### Work item
Reproduce, without alteration, every line from the beginning of the listing down to and including the line containing "方箋送付や服薬指導など便利なサービスを積極的に".

### Record extracts
■ ■ ■ ■ ■ ■ ■

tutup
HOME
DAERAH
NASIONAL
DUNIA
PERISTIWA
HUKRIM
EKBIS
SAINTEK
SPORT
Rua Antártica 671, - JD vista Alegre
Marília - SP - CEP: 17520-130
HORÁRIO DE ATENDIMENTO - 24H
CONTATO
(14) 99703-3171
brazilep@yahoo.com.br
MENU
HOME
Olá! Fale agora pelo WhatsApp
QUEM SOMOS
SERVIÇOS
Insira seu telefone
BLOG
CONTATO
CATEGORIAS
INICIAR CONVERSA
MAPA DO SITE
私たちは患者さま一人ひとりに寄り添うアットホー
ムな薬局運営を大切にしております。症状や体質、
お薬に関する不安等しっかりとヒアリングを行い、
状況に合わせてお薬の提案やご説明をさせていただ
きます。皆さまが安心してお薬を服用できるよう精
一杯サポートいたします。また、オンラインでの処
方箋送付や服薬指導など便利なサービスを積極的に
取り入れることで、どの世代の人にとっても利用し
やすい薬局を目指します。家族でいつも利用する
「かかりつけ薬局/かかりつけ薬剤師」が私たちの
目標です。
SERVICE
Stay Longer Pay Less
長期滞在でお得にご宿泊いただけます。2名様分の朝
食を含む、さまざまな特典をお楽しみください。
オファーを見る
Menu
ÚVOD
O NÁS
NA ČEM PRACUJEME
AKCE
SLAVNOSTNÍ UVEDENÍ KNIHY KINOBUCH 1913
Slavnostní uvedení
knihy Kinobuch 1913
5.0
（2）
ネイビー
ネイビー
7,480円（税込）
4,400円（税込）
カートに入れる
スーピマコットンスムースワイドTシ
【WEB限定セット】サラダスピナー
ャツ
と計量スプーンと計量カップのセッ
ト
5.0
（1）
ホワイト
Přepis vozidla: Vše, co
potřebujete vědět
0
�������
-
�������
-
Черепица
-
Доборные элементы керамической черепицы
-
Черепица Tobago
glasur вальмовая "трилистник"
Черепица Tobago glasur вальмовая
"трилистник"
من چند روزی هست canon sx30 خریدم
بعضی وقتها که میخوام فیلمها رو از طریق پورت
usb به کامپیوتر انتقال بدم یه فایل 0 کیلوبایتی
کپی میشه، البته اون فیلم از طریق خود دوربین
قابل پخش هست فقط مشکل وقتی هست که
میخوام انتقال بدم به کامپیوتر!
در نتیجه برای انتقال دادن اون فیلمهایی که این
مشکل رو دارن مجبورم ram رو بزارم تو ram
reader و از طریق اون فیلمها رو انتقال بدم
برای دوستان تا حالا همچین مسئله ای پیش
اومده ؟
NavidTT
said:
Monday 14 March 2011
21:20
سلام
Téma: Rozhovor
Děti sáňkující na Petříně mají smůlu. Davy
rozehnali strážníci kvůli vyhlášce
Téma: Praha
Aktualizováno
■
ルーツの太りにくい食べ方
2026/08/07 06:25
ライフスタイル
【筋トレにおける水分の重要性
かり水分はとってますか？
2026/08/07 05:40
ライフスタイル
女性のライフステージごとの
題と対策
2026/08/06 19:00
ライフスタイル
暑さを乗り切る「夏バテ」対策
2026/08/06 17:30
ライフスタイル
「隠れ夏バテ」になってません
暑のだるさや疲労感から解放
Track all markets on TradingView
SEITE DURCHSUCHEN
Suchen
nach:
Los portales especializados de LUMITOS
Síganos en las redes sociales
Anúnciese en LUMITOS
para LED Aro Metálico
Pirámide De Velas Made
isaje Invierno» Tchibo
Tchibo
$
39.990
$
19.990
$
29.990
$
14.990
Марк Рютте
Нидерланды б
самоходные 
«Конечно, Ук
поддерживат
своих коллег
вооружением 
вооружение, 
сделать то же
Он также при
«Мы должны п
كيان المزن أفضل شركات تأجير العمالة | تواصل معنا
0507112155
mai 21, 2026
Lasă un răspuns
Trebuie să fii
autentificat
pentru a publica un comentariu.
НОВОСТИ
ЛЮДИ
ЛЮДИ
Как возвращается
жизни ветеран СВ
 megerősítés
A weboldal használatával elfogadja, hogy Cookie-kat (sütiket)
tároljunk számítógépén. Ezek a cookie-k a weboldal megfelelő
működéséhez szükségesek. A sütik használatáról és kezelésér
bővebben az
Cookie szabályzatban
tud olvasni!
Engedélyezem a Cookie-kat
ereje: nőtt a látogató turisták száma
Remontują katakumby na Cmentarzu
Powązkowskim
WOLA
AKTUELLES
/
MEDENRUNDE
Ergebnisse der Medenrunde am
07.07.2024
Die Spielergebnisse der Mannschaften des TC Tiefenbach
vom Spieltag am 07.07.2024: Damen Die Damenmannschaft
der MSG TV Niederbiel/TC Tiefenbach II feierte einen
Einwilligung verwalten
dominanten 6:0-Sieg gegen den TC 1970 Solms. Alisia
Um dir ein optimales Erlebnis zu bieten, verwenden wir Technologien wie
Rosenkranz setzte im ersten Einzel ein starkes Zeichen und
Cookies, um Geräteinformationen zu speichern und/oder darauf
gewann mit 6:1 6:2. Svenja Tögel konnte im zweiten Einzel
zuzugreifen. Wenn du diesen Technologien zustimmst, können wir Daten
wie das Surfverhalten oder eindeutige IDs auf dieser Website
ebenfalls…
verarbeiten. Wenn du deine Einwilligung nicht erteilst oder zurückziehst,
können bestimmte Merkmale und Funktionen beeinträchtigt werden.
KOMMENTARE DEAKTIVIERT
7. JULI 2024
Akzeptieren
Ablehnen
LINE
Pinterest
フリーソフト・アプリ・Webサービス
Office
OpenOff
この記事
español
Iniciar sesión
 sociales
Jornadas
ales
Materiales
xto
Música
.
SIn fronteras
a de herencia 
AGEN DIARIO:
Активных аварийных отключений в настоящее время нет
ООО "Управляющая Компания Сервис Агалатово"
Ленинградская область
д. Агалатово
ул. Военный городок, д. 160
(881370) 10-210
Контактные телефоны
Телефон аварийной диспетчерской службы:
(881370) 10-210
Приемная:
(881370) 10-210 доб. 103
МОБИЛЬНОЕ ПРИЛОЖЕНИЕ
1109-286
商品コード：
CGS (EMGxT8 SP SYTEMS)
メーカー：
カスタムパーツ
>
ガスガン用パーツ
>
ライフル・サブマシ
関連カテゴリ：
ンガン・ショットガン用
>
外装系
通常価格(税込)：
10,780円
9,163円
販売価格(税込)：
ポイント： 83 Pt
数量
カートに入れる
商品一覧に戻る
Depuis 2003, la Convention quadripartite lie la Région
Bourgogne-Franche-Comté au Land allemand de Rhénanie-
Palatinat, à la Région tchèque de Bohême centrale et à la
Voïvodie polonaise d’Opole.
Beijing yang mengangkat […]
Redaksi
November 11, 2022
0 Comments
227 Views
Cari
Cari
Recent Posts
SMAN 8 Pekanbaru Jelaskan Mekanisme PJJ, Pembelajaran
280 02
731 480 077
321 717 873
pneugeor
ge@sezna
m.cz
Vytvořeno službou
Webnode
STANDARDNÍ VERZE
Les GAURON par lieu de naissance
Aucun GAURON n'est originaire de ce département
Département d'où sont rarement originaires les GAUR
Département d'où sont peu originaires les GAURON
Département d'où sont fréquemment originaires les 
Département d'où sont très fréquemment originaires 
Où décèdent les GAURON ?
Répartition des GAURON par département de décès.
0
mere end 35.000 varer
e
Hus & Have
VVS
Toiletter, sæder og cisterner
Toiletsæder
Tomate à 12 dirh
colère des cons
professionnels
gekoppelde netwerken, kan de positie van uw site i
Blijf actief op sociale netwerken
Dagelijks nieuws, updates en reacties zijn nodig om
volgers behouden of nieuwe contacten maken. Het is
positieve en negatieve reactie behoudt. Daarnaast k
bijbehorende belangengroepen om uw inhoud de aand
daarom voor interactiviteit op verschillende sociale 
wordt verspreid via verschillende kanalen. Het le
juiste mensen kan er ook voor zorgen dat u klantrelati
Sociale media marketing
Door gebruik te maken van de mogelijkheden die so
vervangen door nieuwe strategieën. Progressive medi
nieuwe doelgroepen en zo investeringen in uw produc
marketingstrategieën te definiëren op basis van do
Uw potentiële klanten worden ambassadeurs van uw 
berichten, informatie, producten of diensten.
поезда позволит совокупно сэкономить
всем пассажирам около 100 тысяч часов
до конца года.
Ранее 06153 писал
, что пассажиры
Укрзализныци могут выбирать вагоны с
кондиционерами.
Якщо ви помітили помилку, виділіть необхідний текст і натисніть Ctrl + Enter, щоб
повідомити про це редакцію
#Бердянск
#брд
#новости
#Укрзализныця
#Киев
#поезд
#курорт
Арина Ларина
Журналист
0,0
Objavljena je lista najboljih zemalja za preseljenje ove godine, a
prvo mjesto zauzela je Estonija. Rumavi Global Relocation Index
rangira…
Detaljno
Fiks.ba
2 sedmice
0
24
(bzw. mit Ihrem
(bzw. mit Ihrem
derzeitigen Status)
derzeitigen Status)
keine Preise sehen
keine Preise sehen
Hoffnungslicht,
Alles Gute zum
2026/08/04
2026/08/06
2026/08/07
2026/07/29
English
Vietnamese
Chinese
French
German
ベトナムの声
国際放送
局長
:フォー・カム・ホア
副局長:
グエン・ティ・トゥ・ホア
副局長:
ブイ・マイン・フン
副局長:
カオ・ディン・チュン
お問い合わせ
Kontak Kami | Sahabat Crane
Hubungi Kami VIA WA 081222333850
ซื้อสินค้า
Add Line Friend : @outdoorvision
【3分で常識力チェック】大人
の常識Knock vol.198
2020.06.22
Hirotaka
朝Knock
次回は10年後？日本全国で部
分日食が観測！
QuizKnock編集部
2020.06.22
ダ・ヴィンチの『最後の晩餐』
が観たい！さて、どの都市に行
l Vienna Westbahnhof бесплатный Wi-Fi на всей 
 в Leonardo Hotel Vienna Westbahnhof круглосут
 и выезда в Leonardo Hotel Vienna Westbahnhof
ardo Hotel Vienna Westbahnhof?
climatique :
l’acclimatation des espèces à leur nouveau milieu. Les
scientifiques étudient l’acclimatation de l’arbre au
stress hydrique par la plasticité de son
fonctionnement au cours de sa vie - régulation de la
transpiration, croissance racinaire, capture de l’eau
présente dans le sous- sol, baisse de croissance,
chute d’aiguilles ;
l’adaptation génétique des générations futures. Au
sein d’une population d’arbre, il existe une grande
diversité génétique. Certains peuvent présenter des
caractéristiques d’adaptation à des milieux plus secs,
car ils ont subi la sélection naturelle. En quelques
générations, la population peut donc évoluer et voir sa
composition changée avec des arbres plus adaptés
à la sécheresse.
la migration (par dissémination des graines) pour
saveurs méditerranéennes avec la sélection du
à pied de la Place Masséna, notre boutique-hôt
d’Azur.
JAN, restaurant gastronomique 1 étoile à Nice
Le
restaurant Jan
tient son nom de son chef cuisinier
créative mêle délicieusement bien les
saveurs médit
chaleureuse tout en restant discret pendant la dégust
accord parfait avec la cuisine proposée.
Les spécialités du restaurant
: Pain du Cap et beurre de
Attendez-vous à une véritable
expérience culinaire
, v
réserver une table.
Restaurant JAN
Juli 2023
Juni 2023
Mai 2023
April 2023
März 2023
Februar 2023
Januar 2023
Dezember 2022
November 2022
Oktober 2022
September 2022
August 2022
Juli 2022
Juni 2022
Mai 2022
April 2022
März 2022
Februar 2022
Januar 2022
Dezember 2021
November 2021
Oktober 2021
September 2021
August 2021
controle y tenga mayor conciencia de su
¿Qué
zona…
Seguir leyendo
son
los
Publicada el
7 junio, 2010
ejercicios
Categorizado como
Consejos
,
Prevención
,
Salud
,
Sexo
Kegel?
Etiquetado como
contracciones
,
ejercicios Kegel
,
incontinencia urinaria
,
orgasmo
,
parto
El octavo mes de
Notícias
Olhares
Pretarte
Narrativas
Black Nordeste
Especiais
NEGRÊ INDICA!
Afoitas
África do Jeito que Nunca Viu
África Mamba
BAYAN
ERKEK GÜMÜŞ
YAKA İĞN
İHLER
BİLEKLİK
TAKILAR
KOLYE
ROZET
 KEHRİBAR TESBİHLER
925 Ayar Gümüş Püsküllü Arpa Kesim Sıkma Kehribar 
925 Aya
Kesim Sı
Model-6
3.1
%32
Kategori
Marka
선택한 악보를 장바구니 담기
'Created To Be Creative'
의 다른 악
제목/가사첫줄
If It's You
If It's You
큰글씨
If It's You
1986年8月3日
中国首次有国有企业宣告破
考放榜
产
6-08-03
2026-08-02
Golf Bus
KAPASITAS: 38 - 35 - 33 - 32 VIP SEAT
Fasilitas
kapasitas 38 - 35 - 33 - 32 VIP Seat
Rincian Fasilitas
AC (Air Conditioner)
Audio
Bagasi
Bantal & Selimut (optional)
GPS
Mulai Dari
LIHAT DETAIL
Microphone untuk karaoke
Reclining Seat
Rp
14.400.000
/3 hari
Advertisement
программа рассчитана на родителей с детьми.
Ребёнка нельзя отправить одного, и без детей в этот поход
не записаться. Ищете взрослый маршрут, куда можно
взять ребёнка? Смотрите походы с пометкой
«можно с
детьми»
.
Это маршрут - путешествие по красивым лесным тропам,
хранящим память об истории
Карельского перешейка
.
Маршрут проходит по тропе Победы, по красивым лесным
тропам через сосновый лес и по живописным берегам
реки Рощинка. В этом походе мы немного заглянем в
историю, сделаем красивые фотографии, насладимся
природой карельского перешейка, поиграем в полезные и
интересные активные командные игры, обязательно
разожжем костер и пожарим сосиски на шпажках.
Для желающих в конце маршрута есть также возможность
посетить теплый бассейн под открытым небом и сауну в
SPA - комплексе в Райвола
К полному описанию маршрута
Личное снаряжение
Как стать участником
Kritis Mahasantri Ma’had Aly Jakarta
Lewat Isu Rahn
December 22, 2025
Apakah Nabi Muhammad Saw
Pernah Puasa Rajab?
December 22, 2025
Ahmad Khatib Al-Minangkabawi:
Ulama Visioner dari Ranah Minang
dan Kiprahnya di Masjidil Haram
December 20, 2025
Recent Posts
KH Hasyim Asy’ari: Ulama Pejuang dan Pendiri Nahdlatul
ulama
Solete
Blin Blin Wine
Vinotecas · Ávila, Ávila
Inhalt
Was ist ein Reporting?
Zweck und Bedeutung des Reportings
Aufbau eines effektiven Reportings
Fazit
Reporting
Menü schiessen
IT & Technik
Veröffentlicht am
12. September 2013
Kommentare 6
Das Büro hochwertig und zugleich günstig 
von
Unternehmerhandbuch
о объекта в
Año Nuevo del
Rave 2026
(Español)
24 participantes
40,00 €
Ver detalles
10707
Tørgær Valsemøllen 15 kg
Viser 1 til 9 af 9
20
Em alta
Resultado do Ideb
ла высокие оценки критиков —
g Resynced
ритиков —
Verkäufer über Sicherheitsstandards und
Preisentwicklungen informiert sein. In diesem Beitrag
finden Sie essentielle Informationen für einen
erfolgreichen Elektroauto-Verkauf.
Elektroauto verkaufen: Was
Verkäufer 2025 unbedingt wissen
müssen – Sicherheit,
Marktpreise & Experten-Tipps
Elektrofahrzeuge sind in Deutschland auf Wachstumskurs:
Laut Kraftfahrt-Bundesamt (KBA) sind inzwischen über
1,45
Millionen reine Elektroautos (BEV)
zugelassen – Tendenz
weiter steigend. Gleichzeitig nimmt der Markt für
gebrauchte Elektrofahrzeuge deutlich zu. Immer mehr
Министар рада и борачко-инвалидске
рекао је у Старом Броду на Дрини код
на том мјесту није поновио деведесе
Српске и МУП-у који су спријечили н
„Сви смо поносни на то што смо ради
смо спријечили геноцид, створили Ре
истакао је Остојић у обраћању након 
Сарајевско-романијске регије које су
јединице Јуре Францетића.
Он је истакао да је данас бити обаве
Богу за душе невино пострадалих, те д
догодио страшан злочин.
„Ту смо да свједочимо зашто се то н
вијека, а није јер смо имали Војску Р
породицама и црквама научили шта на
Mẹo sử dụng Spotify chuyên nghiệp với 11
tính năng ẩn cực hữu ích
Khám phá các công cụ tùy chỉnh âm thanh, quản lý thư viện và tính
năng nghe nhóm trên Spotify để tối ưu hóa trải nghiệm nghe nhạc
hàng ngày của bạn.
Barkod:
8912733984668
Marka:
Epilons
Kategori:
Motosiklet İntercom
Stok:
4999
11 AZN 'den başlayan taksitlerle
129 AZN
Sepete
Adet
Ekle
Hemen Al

■ ■ ■ ■ ■ ■ ■

### Result
tutup
HOME
DAERAH
NASIONAL
DUNIA
PERISTIWA
HUKRIM
EKBIS
SAINTEK
SPORT
Rua Antártica 671, - JD vista Alegre
Marília - SP - CEP: 17520-130
HORÁRIO DE ATENDIMENTO - 24H
CONTATO
(14) 99703-3171
brazilep@yahoo.com.br
MENU
HOME
Olá! Fale agora pelo WhatsApp
QUEM SOMOS
SERVIÇOS
Insira seu telefone
BLOG
CONTATO
CATEGORIAS
INICIAR CONVERSA
MAPA DO SITE
私たちは患者さま一人ひとりに寄り添うアットホー
ムな薬局運営を大切にしております。症状や体質、
お薬に関する不安等しっかりとヒアリングを行い、
状況に合わせてお薬の提案やご説明をさせていただ
きます。皆さまが安心してお薬を服用できるよう精
一杯サポートいたします。また、オンラインでの処
方箋送付や服薬指導など便利なサービスを積極的に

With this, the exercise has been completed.